Monday, July 20, 2009

Relentless Storms

First of all, I owe you an apology. The night I wrote the devotion about my friend Mike taking his life, I inadvertently left off the first line that it was about him and NOT about me. I sincerely do apologize. I wrote that devotion from what I felt was his point of view...a view of complete despair and emptiness. Let me say this right now: I will never, ever take my own life! I have to admit that the past few months have been the hardest in my life, and a new problem that is equally as bad has popped up in the last day. And although I am having some bouts with sadness and maybe even depression, I promise that suicide has not, and will not cross my mind!! Now, on with the devotion.

The votes are in on my poll "In your opinion, do you believe if a Christian commits suicide, will they still go to heaven? Over 80% of those responding either said "no" or "I don't know". I guess it is a pretty hard question that the Bible does not directly address. My opinion is that "yes" they will still go to heaven. If you believe that they won't go to heaven, then consider this. To God, all sin is equally bad. So if you believe they will go to hell because they did not ask for forgiveness, then we are all in serious trouble. That would mean if there was ANY unconfessed sin in your life at the moment of your death, you would lose your Salvation. Given that the Bible says we all sin, then the odds are definitely stacked against us. As a matter of fact, I imagine we all have some unconfessed sin at this very moment. I agree this is a difficult subject that has been debated forever. But the more I learn about the heart of God and His Son Jesus, the more I doubt any sin is going to terminate what He did for us on the Cross. Wishful thinking? Maybe. But it is also my honest feeling.
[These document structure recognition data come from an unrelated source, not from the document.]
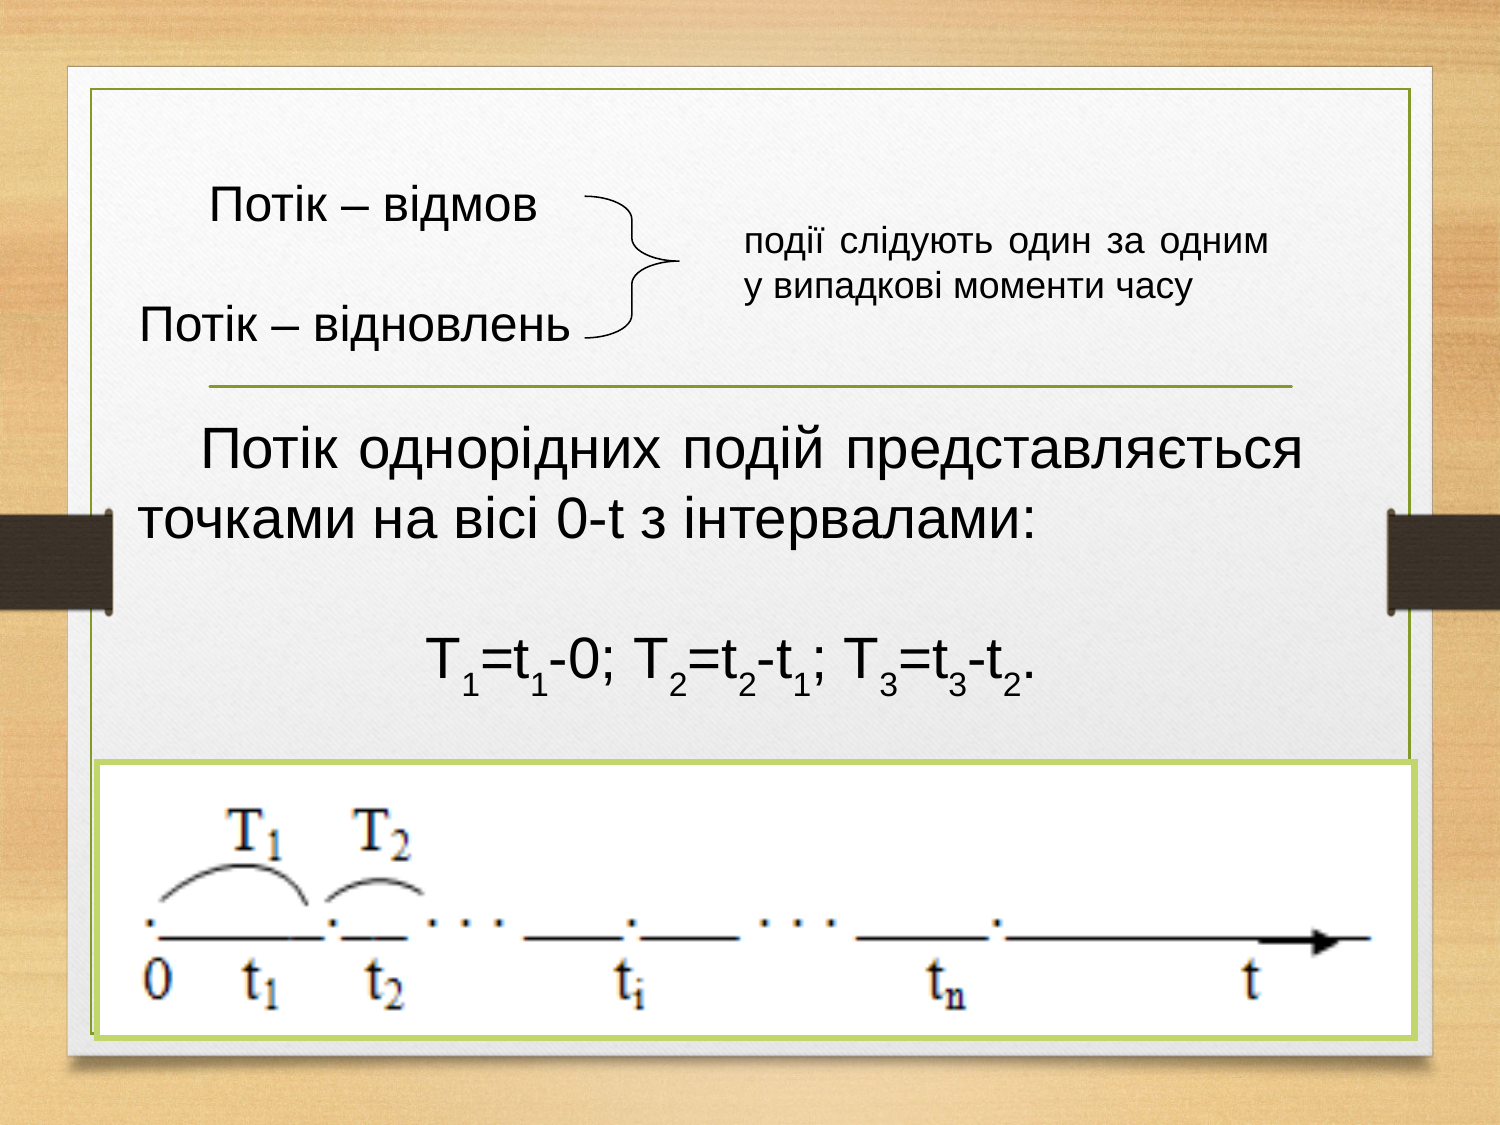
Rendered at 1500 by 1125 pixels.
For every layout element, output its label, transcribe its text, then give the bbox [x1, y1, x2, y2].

text_box Потік однорідних подій представляється точками на вісі 0-t з інтервалами: T1=t1-0; T2=t2-t1; T3=t3-t2. [122, 403, 1341, 711]
text_box [584, 196, 680, 338]
text_box події слідують один за одним у випадкові моменти часу [729, 208, 1285, 314]
picture [0, 75, 1500, 1125]
text_box [0, 0, 1500, 75]
text_box Потік – відмов Потік – відновлень [123, 164, 714, 360]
Nehemiah 9:17 says, "You are a forgiving God, gracious and compassionate, slow to anger and abounding in love."

Father, I praise Your holy name, no matter what personal tragedies I am facing. I will never stop telling people about your saving grace. In Jesus name, Amen.


  1. Allen,
    Sorry for your loss of friends.
    I believe the view you state here is correct. To me the Bible clearly teaches that once you are saved, you belong to Him, and that no one can take you from Him. I know all about the difficult passages of scripture (like John 15 the vine and branches) and the reason people, I believe, improperly say you can be cut off (loss of salvation). But, when you weigh in the whole of scripture ... I believe it is overwhelmingly clear that you can pay a serious price for any form of disobedience ... but you are still a child of God. Why is it Christians are often the most miserable people alive? Perhaps, because they are out of fellowship and being chastened.
    The real crux to me is exactly what you stated. Scripture talks about blasphemy as being the "unforgivable sin". There is no verse that can be found that says "Oh yeah, and another thing, this is important, don't forget this ... don't commit suicide."
    There is too loose a interpretation. Some of these ideas and teachings are found in the Catholic faith. Some Catholics believe you can't murder and go to heaven. Some Catholics believe you can't have an abortion and go to heaven. I know some Christians who think you can't smoke or drink and go to heaven.
    But, there is an authority issue. With what authority is this being taught? Tradition is what we are told.
    All that said ... Jesus death and resurrection is supposed to be able to save us from all our sin. To me, to say everything but suicide (or murder) ... diminishes His death. Suicide is probably the result of mental illness. Jesus was clearly able to save someone from mental illness when they could not save themselves.
    I may be in the minority here. But I just so believe His mercy and grace so thoroughly cover us from the weaknesses of the flesh. That doesn't to believe it.
    NikonSniper Steve

  2. Hi Al,

    I'm quite glad that the bible doesn't directly address issues like these.

    I don't think the people who put the bible together wanted it to be a legalistic set of rules - defining how much we can 'get away with' before surrending our entry-pass to heaven (other wise they could have got the pharisees to write it ;)

    I see the bible (particularly the gospels) as an example of what is ideal. Our job is to get as close to that as we can.

    In John 21, Peter asks an obscure question, and Jesus tells him to mind his own business, and "as for you, follow me". Perhaps that is the bible's message on the subject - to quit trying to set-up a contract with God, but instead just focus on following Jesus.


  3. If I spent all my days worrying over everyone else's salvation, I'd be a miserable soul. (Not to say that I still don't worry to some extent.) I leave my worries in God's hands and as David said in the last comment, I follow God's word as an "example of what is ideal." The idea is to be as Christ-like as we humanly can. No one really knows what happens after we die!! Maybe we still have an opportunity between death and eternity, to answer for our sins and/or accept Christ's gift.